Même si toute sorte d’événements festifs continuent à être organisés, dont les concours et ce, régulièrement en Bretagne notamment où ils ne cessent pas, cela n’empêche pas le déclin de la pratique des instruments "de tradition" qui s’accentue après la Grande Guerre. Si le succès que rencontrent ces fêtes leur permet néanmoins de perdurer, c’est entre les mains de joueurs d’une nouvelle génération déconnectée de la pratique ancestrale, vivant souvent en milieu urbain et soucieux de voir perdurer la tradition musicale de leur région d'origine.
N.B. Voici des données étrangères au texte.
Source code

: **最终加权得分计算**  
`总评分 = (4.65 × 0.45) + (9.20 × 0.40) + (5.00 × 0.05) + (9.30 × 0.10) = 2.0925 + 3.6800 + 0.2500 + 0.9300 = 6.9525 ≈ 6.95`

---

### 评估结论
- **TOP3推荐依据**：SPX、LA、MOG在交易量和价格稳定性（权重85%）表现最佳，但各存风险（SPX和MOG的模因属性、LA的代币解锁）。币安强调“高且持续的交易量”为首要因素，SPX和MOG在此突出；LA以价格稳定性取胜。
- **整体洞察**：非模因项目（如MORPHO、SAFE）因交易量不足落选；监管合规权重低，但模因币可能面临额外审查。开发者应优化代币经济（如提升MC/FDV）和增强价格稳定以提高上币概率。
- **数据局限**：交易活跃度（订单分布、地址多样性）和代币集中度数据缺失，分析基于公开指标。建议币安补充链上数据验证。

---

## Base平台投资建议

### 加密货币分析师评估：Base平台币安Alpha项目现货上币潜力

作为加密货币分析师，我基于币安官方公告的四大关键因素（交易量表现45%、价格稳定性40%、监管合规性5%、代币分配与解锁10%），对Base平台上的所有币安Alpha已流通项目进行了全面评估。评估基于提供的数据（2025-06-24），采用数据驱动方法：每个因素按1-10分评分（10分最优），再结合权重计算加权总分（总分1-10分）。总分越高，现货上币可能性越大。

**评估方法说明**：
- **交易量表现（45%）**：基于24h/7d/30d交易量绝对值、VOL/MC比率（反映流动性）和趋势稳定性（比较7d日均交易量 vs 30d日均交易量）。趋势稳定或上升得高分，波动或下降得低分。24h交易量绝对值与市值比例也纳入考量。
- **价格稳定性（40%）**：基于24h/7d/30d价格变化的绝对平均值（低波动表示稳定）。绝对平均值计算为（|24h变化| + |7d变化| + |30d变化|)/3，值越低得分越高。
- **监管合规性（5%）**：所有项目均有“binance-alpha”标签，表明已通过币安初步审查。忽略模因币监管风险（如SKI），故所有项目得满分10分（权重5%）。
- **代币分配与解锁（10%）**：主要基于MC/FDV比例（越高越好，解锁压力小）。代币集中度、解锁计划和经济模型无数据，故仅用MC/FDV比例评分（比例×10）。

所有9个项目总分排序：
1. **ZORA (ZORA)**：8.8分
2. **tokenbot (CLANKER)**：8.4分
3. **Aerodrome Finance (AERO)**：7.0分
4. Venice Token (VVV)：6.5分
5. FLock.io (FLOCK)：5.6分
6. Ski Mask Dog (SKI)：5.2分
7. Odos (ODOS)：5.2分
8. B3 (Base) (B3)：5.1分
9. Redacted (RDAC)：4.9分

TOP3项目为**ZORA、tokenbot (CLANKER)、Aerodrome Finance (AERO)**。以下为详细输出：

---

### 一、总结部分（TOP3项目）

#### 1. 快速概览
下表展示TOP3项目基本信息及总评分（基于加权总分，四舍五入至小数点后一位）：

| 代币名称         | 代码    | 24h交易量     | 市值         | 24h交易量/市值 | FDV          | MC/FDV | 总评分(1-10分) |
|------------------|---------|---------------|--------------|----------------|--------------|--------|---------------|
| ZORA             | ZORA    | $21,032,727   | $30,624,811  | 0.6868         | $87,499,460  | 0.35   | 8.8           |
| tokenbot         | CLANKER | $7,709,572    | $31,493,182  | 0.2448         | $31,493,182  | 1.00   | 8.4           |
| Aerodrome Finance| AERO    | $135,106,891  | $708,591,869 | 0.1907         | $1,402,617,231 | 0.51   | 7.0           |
Craignant sûrement de ne pas avoir affaire à des musiciens "authentiques" venus du milieu paysan, Claudie Marcel-Dubois et Maguy Pichonnet-Andral, ethnomusicologues au Musée national des arts et traditions populaires, ne cherchent pas à tout prix à venir poser leurs micros devant la scène de tel ou tel concours dans le cadre d’une fête folklorique, sauf peut-être, à l'occasion du Festival de Biarritz (1953) où aucune compétition ne s'est déroulée mais qui, en réunissant des groupes venus des cinq continents, leur a permis de procéder à des captations musicales contribuant à l'enrichissement des collections sonores du musée.

Et c’est bien parce qu’elle est invitée à donner une conférence à l’occasion des fêtes de Cornouaille de Quimper en 1949 que Claudie Marcel-Dubois viendra, accompagnée de Maguy Andral, avec le lourd appareillage de l'époque pour procéder à la captation du Concours des meilleurs sonneurs de Bretagne.

Claudie Marcel-Dubois enregistrant à Quimper en 1949 (Ph.2009.00.1.16)
Claudie Marcel-Dubois enregistrant à Quimper lors des fêtes de Cornouaille de 1949 (Mucem, Ph.2009.00.1.16)


L’année d’après, à l’imitation du concours organisé par les Bretons à Quimper, les joueurs d’instruments traditionnels du Centre France, organisent à Saint Amand Montrond dans le Cher un "Concours de cornemuse et de vielle à roue" (dont l'affiche figure en tête de l'article) qui réunit 70 participants, qui ne connaîtra qu'une édition. Les ethnomusicologues du musée en enregistrent une bonne partie. 

L'Assemblée des Sonneurs bretons, BAS (Bodadeg ar Sonerion), à l'initiative du concours de Quimper de 1949, renouvelle quant à elle l’expérience dans les années qui suivent.

Page du programme des fêtes de Cornouaille, Quimper, 1949 (FRAN_0062_0370)
Page du programme des fêtes de Cornouaille de 1949, Quimper (Archives nationales, 20130043/46, scan FRAN_0062_0370_L.jpg)


C’est à nouveau à l’occasion d’une invitation adressée par les organisateurs du concours qui se tient en 1954 à Brest, que Claudie Marcel-Dubois et Maguy Andral se rendent en Finistère pour enregistrer non pas, étonnamment, les sonneurs bretons mais les pipes-bands et les joueurs de cornemuse de Galice (Espagne), invités en tant que membres d'une "nation" celte. Là encore, serait-ce un moyen d'enrichir les collections sonores du département d'ethnomusicologie que Marcel-Dubois dirige ?

Brest 1954 aura été la dernière fois où les deux chercheuses auront enregistré des musiciens dans ce contexte particulier de rencontres "provoquées", préférant l'environnement "naturel" permettant d'observer la pratique dans son lien avec le cadre de vie et le quotidien des enquêtés.